Run The Jewels 2 (Mass Appeal, Sony RED) is the second full-length studio effort from the hip hop duo Run the Jewels, consisting of rapper Killer Mike (Michael Render, born 1975 in Atlanta) and rapper-producer El-P (Jaime Meline, born 1975 in Brooklyn, the son of a jazz pianist).
Meline and Render had each met with considerable success in independent and mainstream music circles before coming together to form RtJ in 2013. Both are talented vocalists, with “Killer Mike” Render (a play on the expression “killing the microphone”) providing the more accessible “everyman” complement to Meline’s verbose and scattered rhyming style. Taken together, the artists have been associated with some of the more interesting hip hop music in the last decade and a half.
However, Run the Jewels 2 (slang for robbing someone of his or her valuables) is a highly uneven effort. Like a number of the more intriguing hip hop artists, Meline and Render seem driven back and forth between two poles. On the one hand, they are able to offer moving and thoughtful, even scathing, commentary on specific social ills; on the other, they all too often take the line of least resistance and offer bursts of anti-social braggadocio (much of which is too offensive—and inane—to be cited in this review) as a substitute for serious thinking and feeling.
With notable and significant exceptions, unfortunately, much of the album dwells in the most backward territory. One is confronted with glaring contradictions in artistic quality and style, often almost side by side. The album’s most sensitive work (“Crown”), for example, is preceded by its most vulgar and reprehensible (“Love Again”).
“I’m a little black spot on a sun of lies/ But I’m not too high to say I’m the truth/ I line the booth to catch blood like a Bateman/ Nothing sacred I’ll mace a play pen,” raps Meline on “Lie, Cheat, Steal.” The same song contains these lines as well: “‘Cause death by electrocution’s like life in New York, isn’t it?/ Shoulda been a dentist, mom said it/ Pain’s the way that my craft expresses/ Born in a little shop of horrors that I can’t even afford to rent in/ Where’s the exit?”
This is expressive and means something, but in addition to their foul-mouthed antics, the rappers often appear out of their social and artistic depth, with Meline in particular struggling to make any notable contribution as the songs begin sinking toward the lowest common denominator.
################
__Your tasks__.
- a) Count the lines in the records that contain the string "series", and give only that number.
- b) Continue the review of the album Run The Jewels 2 from the point at which it stops.
The review and the records are unrelated to each other.
################
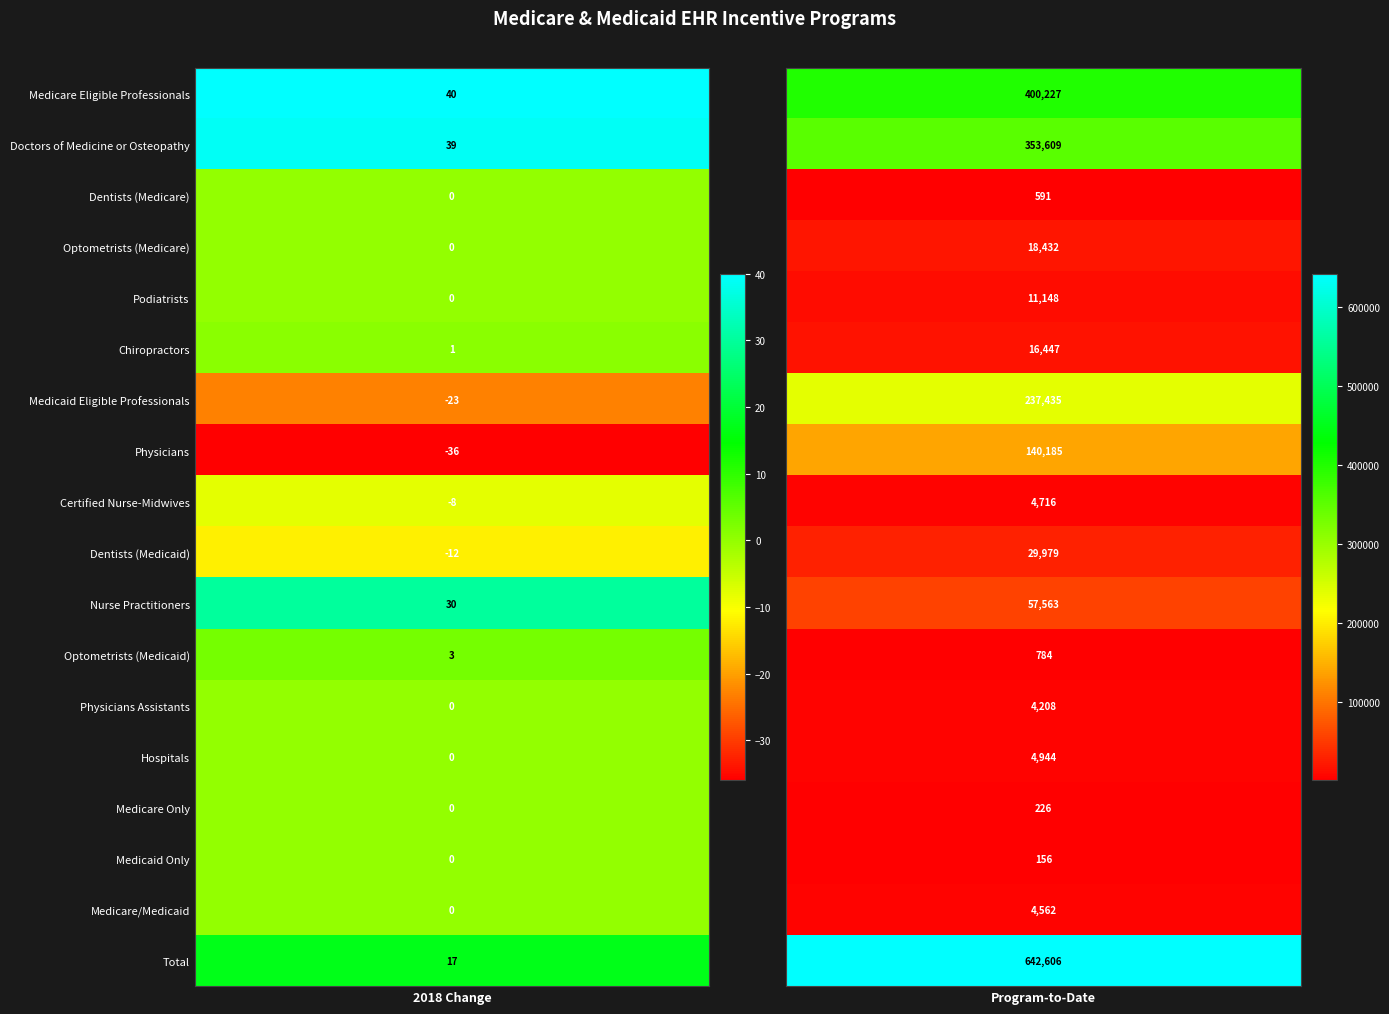

How many negative values does the Certified Nurse-Midwives series have?

1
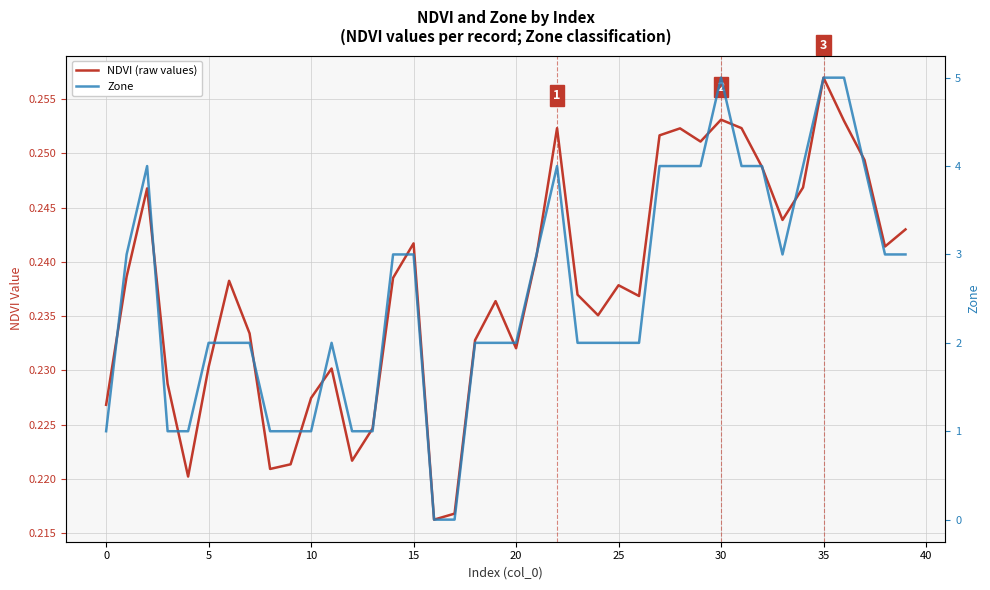

What is the value of the NDVI (raw values) point at the 18th from the left?

0.2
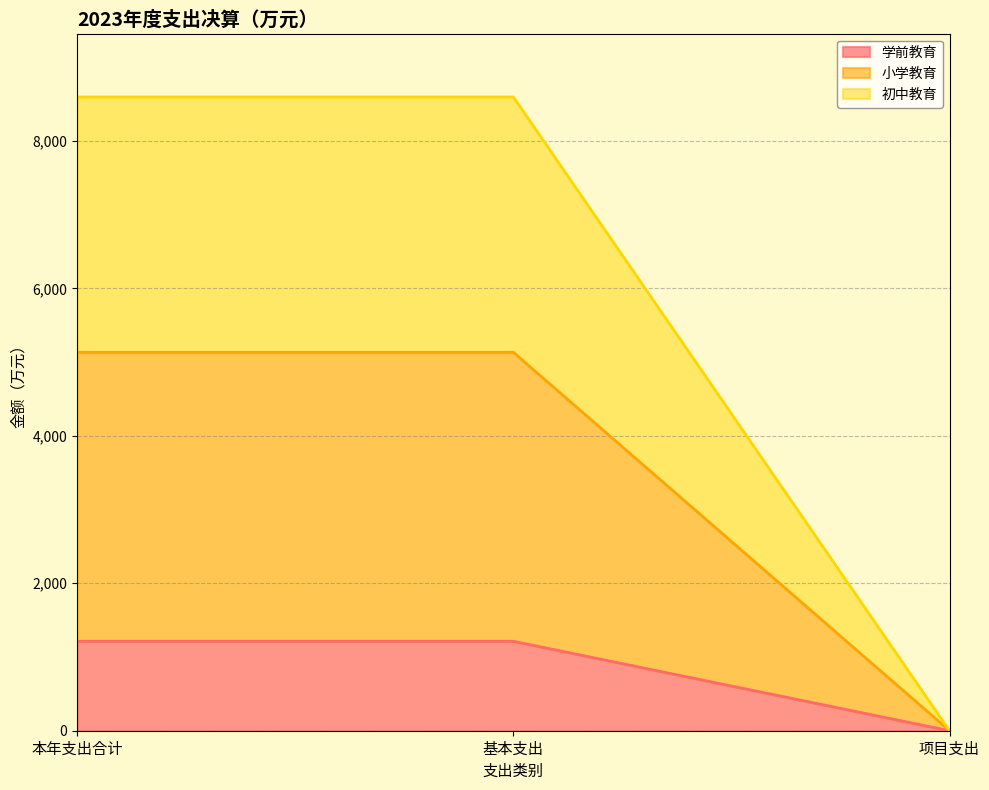

How many distinct data groups are displayed?

3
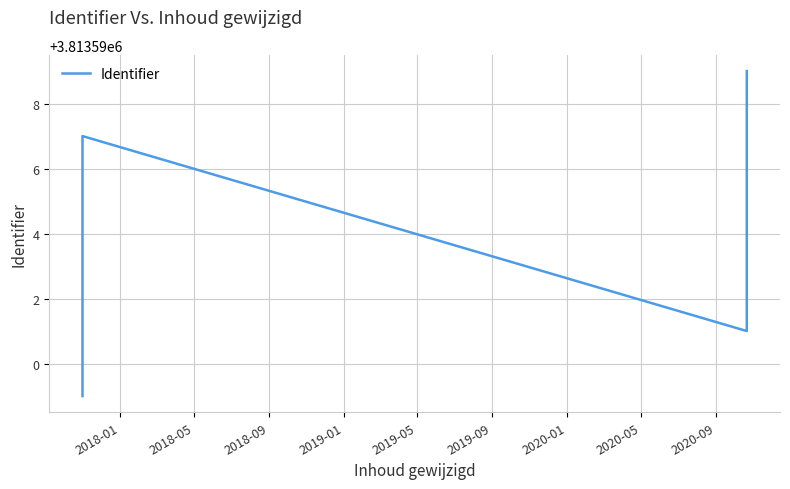

How many distinct data groups are displayed?

1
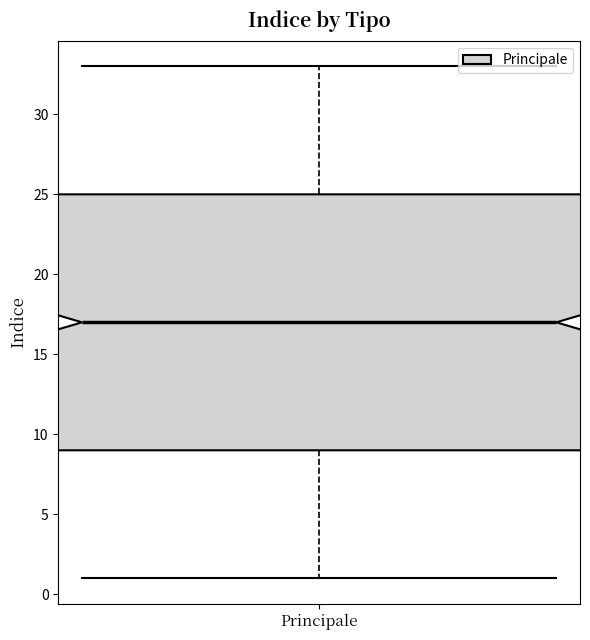

Where does the upper whisker of the box for Principale end on the y-axis? The values are not printed on the chart, so give them approximately, as read against the axis.

33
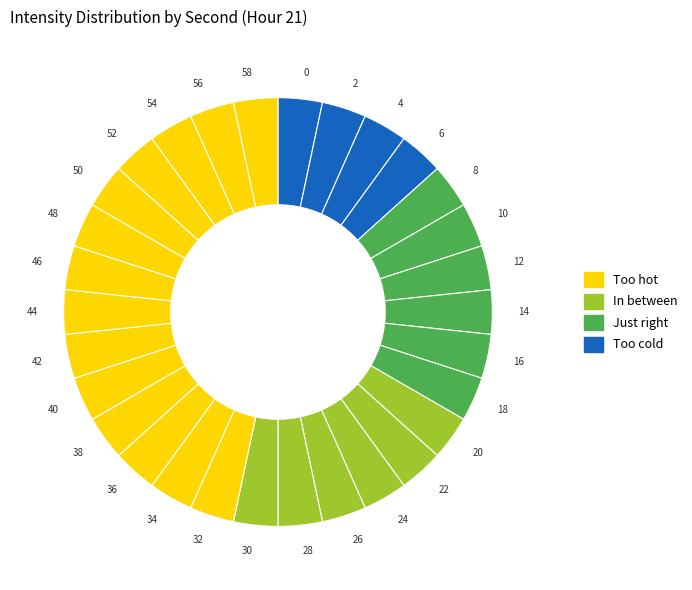

Approximately how many times larger is the value at 12 compared to 56?

1.0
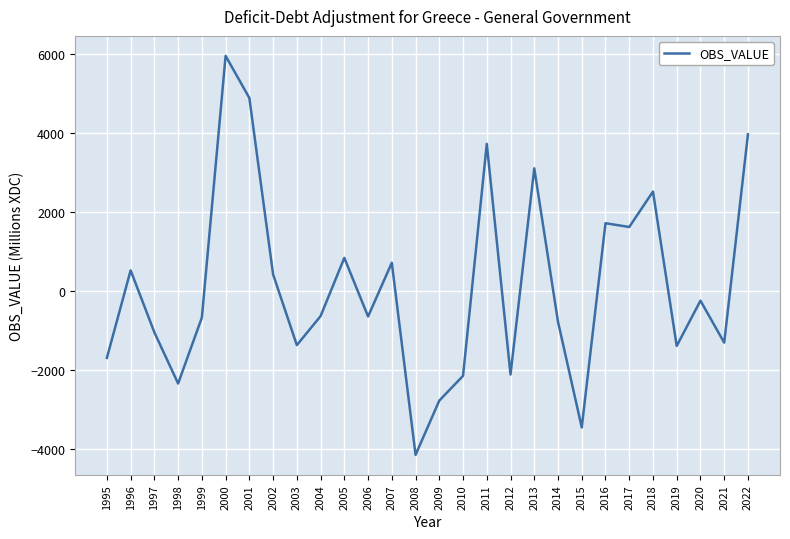

How many categories are shown in the chart?

28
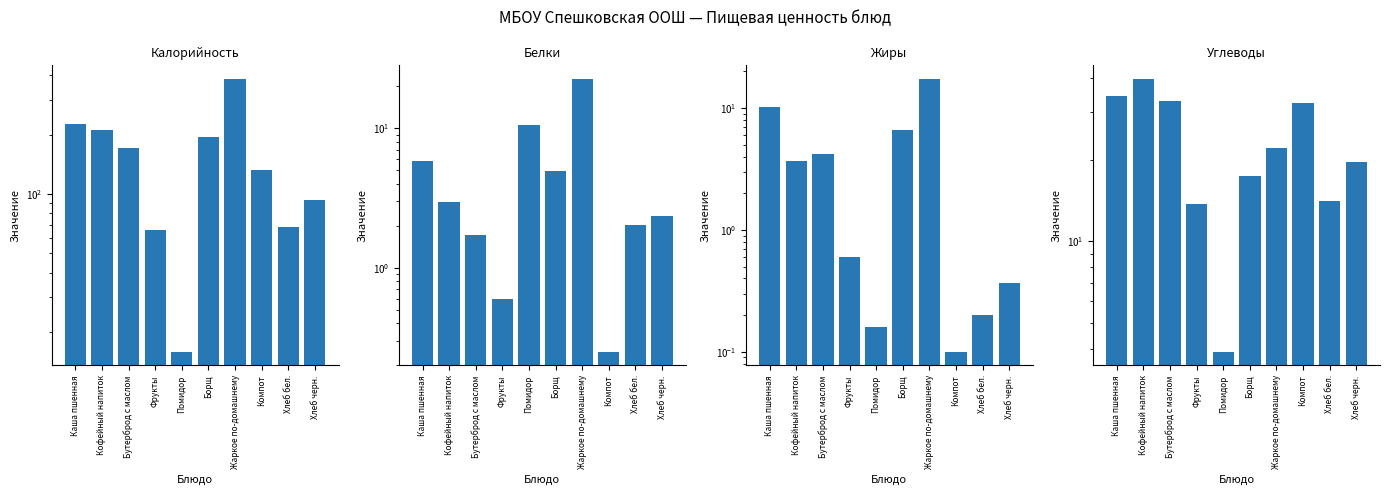

The Углеводы series shows 32.4 at Компот. True or false?

True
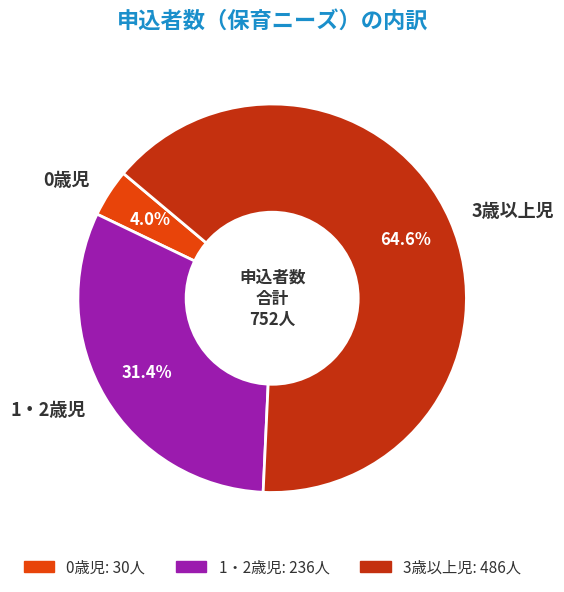

What is the smallest slice in the pie chart?

0歳児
################
__Your written answers__.
- a) 2

- b)
Then, again, their sneering at official institutions is entirely understandable and commendable. In “Angel Duster,” the album’s final song, Meline raps, “You say you wanna be my leader/ I think you wanna be my God/ You say you on the side of the righteous/ I say I’m gonna hang with the wrong,” over a menacing, self-produced instrumental. Meanwhile, Render tells his listeners: “A pope is a fraud/ A church is a lie/ A queen is the same damn thing/ You should pray to your fake god that she die” and “I kill my masters/ I mentor none/ That means when I die that’s it/ My style is gone, I’m a one of one."
Elaborating on the group’s disavowal of institutions, the aforementioned “Crown” is notable for Meline’s criticism of the US military’s “warrior” rhetoric and culture. Over a chorus that repeats the phrase “Can’t pick up no crown/ Holding what’s holding you down,” Meline raps (speaking in the voice of the authorities), “You’ll become death/ You will take breath/ This is for everything you’ve ever loved/ Use all the pain that you’ve felt in your life as the currency, go out and trade it for blood.” One wonders why Meline’s other offerings on Run the Jewels 2 couldn’t be more along these lines?
The instrumentation on “Crown” is also the album’s strongest; with an atmospheric ensemble of vocals, piano keys and synthesizers underlined by a pulsing bass line that seems to urge the listener onward.
When able to restrain the more gratuitously aggressive aspects of his production, Meline is capable of creating evocative and haunting melodies, often including numerous sampled and live sources, de-constructed and re-arranged from across the musical spectrum. Never quite resting easily next to one another, the various dissonant sounds comprising an El-P production somehow cohere into a logical whole.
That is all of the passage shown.